Ik kan met niemand praten, zit in mijn cel, eenzaam en alleen, en praat op papier.
Het is 2016. Maria woont in Meppen, Duitsland en is zelfstandig ondernemer van een bedrijfje in kinderkleding. Via haar vriend Albert komt ze in contact met Ilse. Maria helpt haar met een aantal zaken en als Ilse op een dag dringend om een auto verlegen zegt te zitten, leent Maria haar haar auto uit.

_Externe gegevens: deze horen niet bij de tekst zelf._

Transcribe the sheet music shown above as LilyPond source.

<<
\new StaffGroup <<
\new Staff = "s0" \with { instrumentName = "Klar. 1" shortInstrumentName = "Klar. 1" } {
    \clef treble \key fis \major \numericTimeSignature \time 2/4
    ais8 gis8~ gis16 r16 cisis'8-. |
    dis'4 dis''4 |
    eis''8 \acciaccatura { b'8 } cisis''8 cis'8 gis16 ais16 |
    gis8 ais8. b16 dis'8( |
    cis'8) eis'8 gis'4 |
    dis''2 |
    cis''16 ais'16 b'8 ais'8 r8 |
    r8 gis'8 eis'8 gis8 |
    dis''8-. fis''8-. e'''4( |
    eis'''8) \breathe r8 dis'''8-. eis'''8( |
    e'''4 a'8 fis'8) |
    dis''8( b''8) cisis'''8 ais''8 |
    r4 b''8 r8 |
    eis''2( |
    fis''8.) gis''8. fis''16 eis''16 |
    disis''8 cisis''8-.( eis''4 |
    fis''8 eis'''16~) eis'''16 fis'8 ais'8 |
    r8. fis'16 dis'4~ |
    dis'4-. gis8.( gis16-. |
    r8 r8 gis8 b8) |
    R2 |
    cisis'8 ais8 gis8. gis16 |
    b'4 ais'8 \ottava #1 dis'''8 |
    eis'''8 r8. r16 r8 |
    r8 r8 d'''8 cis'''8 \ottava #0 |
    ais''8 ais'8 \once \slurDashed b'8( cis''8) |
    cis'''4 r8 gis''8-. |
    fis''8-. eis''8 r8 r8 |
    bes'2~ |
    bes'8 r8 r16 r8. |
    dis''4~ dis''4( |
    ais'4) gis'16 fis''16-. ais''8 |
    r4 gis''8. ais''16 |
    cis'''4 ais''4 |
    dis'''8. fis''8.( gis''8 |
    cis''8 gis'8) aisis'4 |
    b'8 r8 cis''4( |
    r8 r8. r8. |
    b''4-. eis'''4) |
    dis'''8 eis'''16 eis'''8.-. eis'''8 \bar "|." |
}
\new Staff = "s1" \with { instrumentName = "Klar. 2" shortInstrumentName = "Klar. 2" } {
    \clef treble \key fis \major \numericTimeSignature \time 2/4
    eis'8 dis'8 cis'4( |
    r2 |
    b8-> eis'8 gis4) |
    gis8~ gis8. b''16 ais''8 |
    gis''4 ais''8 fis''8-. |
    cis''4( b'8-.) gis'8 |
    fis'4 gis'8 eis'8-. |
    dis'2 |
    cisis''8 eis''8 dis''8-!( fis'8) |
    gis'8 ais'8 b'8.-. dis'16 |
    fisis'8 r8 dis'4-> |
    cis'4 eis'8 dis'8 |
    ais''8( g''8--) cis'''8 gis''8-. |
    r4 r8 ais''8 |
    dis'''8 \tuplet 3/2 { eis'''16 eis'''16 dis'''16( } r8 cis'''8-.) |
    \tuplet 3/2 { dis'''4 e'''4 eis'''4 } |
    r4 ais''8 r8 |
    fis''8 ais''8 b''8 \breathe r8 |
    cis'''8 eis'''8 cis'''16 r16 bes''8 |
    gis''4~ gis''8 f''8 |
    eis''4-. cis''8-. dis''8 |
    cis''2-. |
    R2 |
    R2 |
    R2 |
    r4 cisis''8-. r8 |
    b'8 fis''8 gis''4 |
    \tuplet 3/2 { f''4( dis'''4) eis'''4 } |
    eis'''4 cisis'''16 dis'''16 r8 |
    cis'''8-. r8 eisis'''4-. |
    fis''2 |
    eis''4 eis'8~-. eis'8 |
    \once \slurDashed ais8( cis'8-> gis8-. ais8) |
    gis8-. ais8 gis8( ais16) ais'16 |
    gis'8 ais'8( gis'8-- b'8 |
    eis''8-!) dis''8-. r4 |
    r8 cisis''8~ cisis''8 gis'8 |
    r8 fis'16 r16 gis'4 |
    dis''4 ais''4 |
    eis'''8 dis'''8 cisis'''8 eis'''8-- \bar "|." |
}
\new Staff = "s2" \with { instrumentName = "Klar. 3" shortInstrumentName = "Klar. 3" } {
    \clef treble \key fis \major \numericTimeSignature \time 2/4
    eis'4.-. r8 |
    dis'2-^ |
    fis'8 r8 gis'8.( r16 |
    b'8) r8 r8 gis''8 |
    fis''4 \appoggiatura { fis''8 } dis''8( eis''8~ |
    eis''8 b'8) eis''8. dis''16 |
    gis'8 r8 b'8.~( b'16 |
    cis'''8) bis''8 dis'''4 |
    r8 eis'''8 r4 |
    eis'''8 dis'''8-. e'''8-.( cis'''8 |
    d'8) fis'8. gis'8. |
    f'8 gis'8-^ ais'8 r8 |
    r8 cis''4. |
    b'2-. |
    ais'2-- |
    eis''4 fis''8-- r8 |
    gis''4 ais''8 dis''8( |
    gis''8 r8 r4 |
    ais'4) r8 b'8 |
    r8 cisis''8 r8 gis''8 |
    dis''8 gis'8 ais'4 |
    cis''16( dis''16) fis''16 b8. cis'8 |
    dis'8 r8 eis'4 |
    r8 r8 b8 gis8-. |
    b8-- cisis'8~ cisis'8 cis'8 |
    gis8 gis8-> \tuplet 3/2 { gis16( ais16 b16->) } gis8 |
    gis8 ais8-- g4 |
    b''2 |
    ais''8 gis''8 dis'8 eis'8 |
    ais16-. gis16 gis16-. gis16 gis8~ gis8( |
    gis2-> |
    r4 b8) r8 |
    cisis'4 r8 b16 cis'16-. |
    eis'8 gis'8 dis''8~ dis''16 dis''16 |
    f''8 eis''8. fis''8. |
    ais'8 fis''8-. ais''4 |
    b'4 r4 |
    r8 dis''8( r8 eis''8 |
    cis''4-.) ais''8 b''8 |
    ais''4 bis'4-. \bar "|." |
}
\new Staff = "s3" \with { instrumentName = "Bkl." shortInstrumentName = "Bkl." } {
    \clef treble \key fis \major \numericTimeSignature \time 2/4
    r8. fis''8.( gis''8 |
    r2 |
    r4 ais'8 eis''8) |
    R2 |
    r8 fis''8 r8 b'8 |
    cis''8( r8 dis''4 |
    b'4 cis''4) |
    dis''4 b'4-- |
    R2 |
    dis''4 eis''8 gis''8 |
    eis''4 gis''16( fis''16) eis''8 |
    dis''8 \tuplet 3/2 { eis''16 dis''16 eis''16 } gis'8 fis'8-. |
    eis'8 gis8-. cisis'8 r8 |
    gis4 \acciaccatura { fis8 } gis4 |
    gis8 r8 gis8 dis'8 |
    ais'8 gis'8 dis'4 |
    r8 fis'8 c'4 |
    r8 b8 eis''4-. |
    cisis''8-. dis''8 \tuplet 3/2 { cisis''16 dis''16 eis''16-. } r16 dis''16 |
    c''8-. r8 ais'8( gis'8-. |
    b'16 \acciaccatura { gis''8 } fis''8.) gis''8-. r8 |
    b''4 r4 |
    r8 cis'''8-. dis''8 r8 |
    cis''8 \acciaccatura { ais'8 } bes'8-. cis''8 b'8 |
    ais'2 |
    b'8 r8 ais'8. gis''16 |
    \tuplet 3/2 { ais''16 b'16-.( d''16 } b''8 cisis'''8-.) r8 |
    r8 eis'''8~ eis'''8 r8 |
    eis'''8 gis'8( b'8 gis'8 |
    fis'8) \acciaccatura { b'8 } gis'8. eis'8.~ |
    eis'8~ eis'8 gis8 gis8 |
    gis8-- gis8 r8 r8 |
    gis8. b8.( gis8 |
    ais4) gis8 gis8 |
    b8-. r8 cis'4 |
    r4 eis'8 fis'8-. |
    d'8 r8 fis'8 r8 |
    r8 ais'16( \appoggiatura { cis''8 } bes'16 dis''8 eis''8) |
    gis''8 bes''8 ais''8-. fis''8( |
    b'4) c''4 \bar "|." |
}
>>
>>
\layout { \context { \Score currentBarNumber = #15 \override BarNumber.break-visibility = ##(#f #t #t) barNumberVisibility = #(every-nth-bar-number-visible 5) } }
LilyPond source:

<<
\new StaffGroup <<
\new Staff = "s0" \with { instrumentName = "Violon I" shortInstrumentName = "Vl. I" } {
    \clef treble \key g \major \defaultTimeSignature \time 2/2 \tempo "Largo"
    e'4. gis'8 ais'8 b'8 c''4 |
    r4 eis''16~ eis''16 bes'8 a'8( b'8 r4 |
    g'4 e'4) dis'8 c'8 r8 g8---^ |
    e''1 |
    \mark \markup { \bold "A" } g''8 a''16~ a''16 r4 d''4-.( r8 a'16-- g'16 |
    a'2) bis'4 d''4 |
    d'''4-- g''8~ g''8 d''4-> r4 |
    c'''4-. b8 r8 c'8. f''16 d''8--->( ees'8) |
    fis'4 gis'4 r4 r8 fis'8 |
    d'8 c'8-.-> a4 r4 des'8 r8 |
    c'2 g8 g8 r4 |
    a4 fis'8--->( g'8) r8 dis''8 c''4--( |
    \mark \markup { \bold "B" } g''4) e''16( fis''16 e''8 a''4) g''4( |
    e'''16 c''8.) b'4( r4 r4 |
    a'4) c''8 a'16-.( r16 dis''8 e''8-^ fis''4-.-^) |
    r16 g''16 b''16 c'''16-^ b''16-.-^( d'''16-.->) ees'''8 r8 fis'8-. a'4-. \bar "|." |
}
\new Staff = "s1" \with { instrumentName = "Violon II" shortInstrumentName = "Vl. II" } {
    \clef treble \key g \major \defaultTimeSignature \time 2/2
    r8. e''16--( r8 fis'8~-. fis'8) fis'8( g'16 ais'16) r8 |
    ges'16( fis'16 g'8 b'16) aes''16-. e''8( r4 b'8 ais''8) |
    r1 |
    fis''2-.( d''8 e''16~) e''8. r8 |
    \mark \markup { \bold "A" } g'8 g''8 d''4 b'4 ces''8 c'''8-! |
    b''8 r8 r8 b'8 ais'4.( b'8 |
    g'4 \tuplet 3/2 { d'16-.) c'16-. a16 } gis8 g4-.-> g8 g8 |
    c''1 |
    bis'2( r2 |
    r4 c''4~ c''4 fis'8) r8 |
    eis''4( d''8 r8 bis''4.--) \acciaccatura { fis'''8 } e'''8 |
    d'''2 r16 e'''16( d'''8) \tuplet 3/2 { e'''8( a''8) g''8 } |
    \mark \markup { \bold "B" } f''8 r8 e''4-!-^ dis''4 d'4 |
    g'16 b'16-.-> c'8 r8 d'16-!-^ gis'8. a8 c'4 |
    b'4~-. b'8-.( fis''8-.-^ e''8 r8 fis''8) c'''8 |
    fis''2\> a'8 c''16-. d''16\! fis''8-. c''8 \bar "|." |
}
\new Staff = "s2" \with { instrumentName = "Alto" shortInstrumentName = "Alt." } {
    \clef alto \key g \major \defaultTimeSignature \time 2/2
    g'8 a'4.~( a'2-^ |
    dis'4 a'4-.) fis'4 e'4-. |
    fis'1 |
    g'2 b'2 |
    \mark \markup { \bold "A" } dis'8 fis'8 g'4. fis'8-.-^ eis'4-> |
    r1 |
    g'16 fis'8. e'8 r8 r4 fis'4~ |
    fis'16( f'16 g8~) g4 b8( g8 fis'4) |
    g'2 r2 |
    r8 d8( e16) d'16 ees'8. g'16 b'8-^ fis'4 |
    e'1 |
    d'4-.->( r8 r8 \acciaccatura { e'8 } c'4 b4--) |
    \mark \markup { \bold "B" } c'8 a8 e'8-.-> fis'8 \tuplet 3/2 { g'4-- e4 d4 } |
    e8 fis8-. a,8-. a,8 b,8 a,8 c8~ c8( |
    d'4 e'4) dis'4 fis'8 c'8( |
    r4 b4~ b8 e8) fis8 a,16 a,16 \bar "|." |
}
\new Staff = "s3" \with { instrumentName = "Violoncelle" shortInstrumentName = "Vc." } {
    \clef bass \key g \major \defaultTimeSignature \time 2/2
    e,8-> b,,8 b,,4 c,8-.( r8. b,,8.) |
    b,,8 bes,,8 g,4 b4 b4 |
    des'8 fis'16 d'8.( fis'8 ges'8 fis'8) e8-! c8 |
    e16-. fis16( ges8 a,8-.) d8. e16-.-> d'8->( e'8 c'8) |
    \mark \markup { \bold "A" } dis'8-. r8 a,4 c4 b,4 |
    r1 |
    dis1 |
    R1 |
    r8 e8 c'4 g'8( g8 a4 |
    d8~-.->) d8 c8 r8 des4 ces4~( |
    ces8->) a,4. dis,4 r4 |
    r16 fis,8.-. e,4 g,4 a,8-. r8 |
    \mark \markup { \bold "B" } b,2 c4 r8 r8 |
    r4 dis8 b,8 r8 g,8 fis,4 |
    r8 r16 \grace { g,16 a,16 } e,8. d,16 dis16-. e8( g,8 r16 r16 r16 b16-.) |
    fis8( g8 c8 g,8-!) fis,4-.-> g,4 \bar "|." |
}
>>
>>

Maar Ilse blijkt drugs in haar auto te vervoeren en Maria wordt aangehouden, omdat de auto op haar naam staat.
Het is het begin van een nachtmerrie. Ilse komt in de gevangenis terecht, maar ze verklaart daar dat Maria de dader is en ziet zo kans vervroegd vrij te komen. Als gevolg daarvan zit Maria negen maanden onschuldig in een Duitse cel. Het heeft een verwoestend effect op haar geestelijke en lichamelijke gezondheid. De gedachte aan haar familie die haar nodig heeft houdt haar overeind. Ze houdt elke dag een dagboek bij, al kan ze niet alles wat ze hoort en meemaakt opschrijven.
Met dit boek wil ze haar kant van het verhaal vertellen. Hoe verschrikkelijk die maanden in de cel waren, hoe frustrerend, dat ze steeds maar weer naar de rechtbank moest en dan toch weer naar de cel terug werd gestuurd. En hoe zowel Albert als Ilse haar gewetenloos in deze positie hebben gebracht.
Een huiveringwekkend verhaal van een sterke vrouw die in een onmogelijke situatie moest zien te overleven.